I suppose the common name “mimosa” is due to its resemblance to a group of perennials in the genus Mimosa. I noticed one blooming on the roadside where I walk this week. The tiny blobs of pink fluff were arranged on a prickly vine-like plant whose foliage contracted upon contact; it’s common name is “sensitive” plant.  I think the one I found is Mimosa microphylla.
Phlox paniculata

Other pink perennials you might see are the tall pink phlox (Phlox paniculata), non-native pink cosmos (Cosmos bipinnatus) in the median strips when DOT plants wildflower seed mixes, and of course thistles.  Thistles are an often overlooked plant, usually scorned for their prickly foliage. There are native ones and non-native ones – I found this non-native Carduus nutans yesterday while photographing something else. In the fall I find the native Cirsium altissimum blooming; it’s prickles are a lot softer!

Carduus nutans

Blackberries can look like pink flowers from a distance

Blackberries have formed bright clusters of pink berries that might appear to be red flowers when you’re whizzing by them in the car. I snapped pictures of what I believe is Rubus argutus on the roadside near me. Give them time and they will turn from pink to red to black.
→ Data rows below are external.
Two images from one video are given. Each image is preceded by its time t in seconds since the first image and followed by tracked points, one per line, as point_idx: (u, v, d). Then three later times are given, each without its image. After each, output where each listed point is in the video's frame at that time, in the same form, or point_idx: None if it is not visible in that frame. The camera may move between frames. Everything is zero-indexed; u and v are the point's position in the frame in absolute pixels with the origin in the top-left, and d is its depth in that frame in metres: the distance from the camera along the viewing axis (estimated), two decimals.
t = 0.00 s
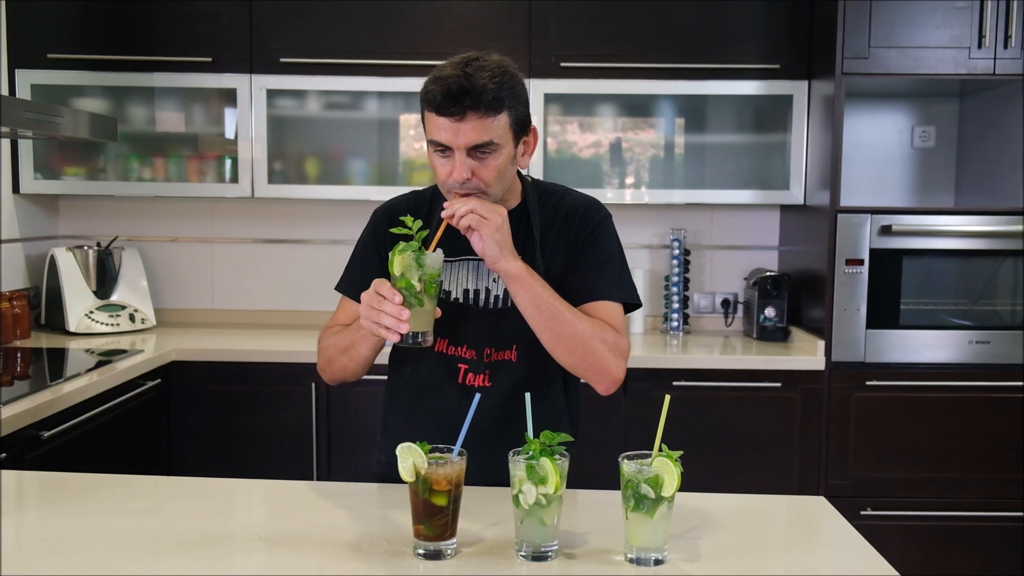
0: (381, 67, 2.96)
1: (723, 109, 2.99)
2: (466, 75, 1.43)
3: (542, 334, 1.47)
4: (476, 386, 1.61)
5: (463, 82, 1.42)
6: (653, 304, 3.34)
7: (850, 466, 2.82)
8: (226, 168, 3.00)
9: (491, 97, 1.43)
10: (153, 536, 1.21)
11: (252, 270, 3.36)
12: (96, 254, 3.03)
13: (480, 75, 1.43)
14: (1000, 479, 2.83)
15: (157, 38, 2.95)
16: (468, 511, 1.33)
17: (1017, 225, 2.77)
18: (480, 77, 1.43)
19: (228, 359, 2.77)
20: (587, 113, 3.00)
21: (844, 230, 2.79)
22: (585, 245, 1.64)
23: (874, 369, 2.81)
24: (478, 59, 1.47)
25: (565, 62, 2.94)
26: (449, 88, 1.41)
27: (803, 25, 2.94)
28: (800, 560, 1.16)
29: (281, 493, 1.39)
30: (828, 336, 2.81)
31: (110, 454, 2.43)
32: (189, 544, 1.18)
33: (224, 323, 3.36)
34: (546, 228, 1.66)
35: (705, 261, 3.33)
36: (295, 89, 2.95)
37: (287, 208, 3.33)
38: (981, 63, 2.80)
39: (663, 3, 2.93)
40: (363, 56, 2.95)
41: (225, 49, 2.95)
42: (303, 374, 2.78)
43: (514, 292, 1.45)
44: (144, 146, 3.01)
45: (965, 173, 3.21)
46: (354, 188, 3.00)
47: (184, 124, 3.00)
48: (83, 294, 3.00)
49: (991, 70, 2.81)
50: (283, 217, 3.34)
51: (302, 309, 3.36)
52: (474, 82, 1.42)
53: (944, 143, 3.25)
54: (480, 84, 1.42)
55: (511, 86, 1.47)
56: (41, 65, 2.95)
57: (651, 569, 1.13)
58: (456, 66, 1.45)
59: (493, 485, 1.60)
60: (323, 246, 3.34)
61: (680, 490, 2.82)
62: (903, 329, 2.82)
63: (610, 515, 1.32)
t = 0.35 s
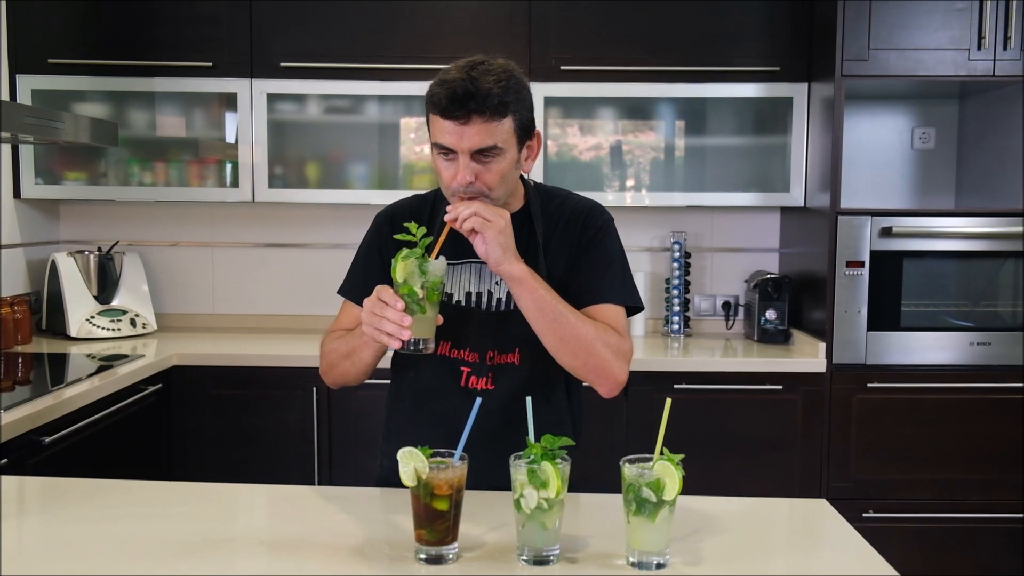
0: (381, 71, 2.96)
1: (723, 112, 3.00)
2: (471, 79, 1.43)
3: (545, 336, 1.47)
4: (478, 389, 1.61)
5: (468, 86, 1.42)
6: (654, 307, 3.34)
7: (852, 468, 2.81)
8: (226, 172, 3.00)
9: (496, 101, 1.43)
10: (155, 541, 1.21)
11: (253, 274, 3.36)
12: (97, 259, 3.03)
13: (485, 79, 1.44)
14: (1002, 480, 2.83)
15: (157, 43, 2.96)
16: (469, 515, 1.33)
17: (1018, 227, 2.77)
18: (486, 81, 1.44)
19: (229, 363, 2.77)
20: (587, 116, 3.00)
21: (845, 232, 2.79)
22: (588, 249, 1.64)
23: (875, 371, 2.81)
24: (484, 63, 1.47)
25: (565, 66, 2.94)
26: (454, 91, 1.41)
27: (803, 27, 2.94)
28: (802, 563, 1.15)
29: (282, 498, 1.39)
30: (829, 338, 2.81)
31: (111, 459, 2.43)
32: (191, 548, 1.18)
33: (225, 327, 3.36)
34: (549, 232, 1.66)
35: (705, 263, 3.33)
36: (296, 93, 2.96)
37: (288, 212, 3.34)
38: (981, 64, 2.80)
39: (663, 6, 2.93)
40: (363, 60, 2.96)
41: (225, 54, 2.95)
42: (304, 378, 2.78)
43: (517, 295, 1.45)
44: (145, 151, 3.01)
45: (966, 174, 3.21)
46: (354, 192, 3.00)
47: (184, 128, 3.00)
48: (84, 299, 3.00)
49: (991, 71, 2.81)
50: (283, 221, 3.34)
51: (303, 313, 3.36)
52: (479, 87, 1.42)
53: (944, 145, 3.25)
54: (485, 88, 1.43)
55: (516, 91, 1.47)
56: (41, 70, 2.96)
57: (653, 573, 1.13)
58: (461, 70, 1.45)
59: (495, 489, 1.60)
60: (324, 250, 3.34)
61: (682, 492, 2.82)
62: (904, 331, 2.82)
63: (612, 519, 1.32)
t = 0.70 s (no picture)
0: (382, 71, 2.96)
1: (724, 113, 3.00)
2: (474, 79, 1.43)
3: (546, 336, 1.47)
4: (478, 388, 1.61)
5: (471, 86, 1.42)
6: (654, 308, 3.34)
7: (852, 470, 2.81)
8: (227, 172, 3.00)
9: (499, 102, 1.43)
10: (154, 541, 1.21)
11: (253, 274, 3.36)
12: (98, 258, 3.03)
13: (488, 80, 1.44)
14: (1002, 483, 2.83)
15: (158, 43, 2.96)
16: (469, 516, 1.33)
17: (1019, 229, 2.77)
18: (489, 81, 1.44)
19: (229, 364, 2.77)
20: (588, 117, 3.00)
21: (845, 234, 2.79)
22: (589, 250, 1.63)
23: (876, 372, 2.81)
24: (487, 64, 1.47)
25: (566, 67, 2.94)
26: (457, 91, 1.41)
27: (804, 28, 2.94)
28: (801, 564, 1.15)
29: (282, 498, 1.39)
30: (829, 340, 2.81)
31: (111, 458, 2.43)
32: (190, 548, 1.18)
33: (225, 327, 3.36)
34: (550, 232, 1.66)
35: (705, 265, 3.33)
36: (297, 93, 2.96)
37: (288, 212, 3.34)
38: (982, 66, 2.80)
39: (664, 7, 2.93)
40: (363, 61, 2.95)
41: (226, 54, 2.95)
42: (304, 378, 2.78)
43: (518, 294, 1.45)
44: (145, 151, 3.01)
45: (966, 176, 3.21)
46: (355, 193, 3.00)
47: (185, 128, 3.00)
48: (85, 299, 3.00)
49: (992, 73, 2.80)
50: (284, 222, 3.34)
51: (303, 314, 3.36)
52: (482, 87, 1.42)
53: (945, 147, 3.25)
54: (488, 88, 1.43)
55: (519, 92, 1.47)
56: (42, 70, 2.96)
57: (652, 574, 1.13)
58: (465, 70, 1.46)
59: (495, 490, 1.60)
60: (324, 251, 3.34)
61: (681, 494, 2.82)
62: (905, 333, 2.82)
63: (611, 519, 1.33)
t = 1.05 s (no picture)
0: (382, 71, 2.96)
1: (724, 114, 3.00)
2: (475, 79, 1.43)
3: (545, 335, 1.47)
4: (477, 388, 1.61)
5: (472, 86, 1.42)
6: (653, 309, 3.34)
7: (851, 471, 2.81)
8: (227, 172, 3.01)
9: (500, 102, 1.43)
10: (153, 540, 1.21)
11: (253, 273, 3.36)
12: (97, 258, 3.03)
13: (489, 80, 1.44)
14: (1001, 484, 2.83)
15: (158, 43, 2.96)
16: (467, 516, 1.33)
17: (1018, 230, 2.78)
18: (489, 81, 1.44)
19: (228, 363, 2.77)
20: (588, 118, 3.01)
21: (845, 235, 2.79)
22: (589, 250, 1.64)
23: (874, 374, 2.81)
24: (489, 64, 1.47)
25: (565, 67, 2.95)
26: (458, 91, 1.42)
27: (804, 29, 2.95)
28: (800, 565, 1.16)
29: (282, 497, 1.39)
30: (828, 341, 2.81)
31: (110, 458, 2.43)
32: (190, 548, 1.18)
33: (225, 327, 3.36)
34: (550, 232, 1.66)
35: (705, 265, 3.33)
36: (297, 93, 2.96)
37: (288, 212, 3.34)
38: (981, 68, 2.80)
39: (664, 8, 2.93)
40: (364, 61, 2.96)
41: (226, 54, 2.96)
42: (303, 378, 2.78)
43: (518, 294, 1.45)
44: (145, 150, 3.01)
45: (965, 177, 3.21)
46: (355, 192, 3.00)
47: (185, 128, 3.00)
48: (84, 299, 3.00)
49: (992, 75, 2.81)
50: (283, 221, 3.34)
51: (302, 314, 3.36)
52: (483, 87, 1.43)
53: (944, 149, 3.25)
54: (489, 88, 1.43)
55: (519, 92, 1.47)
56: (42, 69, 2.96)
57: (651, 574, 1.13)
58: (466, 70, 1.46)
59: (494, 490, 1.60)
60: (323, 251, 3.35)
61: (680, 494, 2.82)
62: (904, 334, 2.82)
63: (610, 520, 1.33)
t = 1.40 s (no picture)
0: (381, 72, 2.96)
1: (723, 114, 3.00)
2: (473, 80, 1.43)
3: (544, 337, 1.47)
4: (477, 389, 1.61)
5: (470, 86, 1.42)
6: (653, 309, 3.34)
7: (851, 470, 2.81)
8: (226, 173, 3.01)
9: (498, 102, 1.43)
10: (153, 541, 1.21)
11: (252, 274, 3.36)
12: (96, 259, 3.03)
13: (487, 80, 1.44)
14: (1001, 483, 2.83)
15: (156, 44, 2.96)
16: (467, 516, 1.33)
17: (1016, 229, 2.78)
18: (487, 82, 1.44)
19: (228, 364, 2.77)
20: (586, 118, 3.01)
21: (844, 235, 2.79)
22: (588, 250, 1.63)
23: (874, 373, 2.81)
24: (487, 64, 1.47)
25: (564, 67, 2.95)
26: (456, 91, 1.41)
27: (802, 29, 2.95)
28: (801, 564, 1.16)
29: (282, 498, 1.39)
30: (828, 340, 2.81)
31: (110, 459, 2.43)
32: (190, 548, 1.18)
33: (224, 327, 3.36)
34: (548, 233, 1.66)
35: (704, 265, 3.33)
36: (296, 94, 2.96)
37: (288, 212, 3.34)
38: (980, 67, 2.81)
39: (663, 8, 2.93)
40: (363, 61, 2.95)
41: (225, 54, 2.95)
42: (302, 379, 2.78)
43: (517, 296, 1.45)
44: (144, 151, 3.01)
45: (965, 176, 3.21)
46: (355, 193, 3.00)
47: (184, 129, 3.00)
48: (84, 300, 3.00)
49: (991, 74, 2.81)
50: (283, 222, 3.34)
51: (302, 314, 3.36)
52: (481, 87, 1.42)
53: (943, 148, 3.25)
54: (487, 88, 1.43)
55: (518, 92, 1.47)
56: (41, 70, 2.96)
57: (651, 574, 1.13)
58: (464, 71, 1.46)
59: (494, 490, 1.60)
60: (323, 252, 3.35)
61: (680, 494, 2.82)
62: (903, 333, 2.82)
63: (611, 520, 1.33)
Two confusing plants are sumac (Rhus spp.)  and tree of heaven (Ailanthus altissima). While they have similar looking compound leaves, they are really very different. Tree of heaven has long finished blooming while sumac is blooming now. Sumac is considered a shrub while tree of heaven can grow 20-50 feet tall.  The bright orange seed heads forming on female Ailanthus altissima can make it appear that they are blooming. Sumac shrubs will have conical upright flower clusters that transition to clusters of red berries over the summer.

Seeds on female Ailanthus altissima
Flowers on staghorn sumac,  Rhus typhina

Besides dandelions and dandelion-like hawkweeds (Hieracium spp.), the only yellow flowers I have seen are black-eyed susans (Rudbeckia hirta) and whorled coreopsis (Coreopsis major). We will see many more yellow flowers soon enough.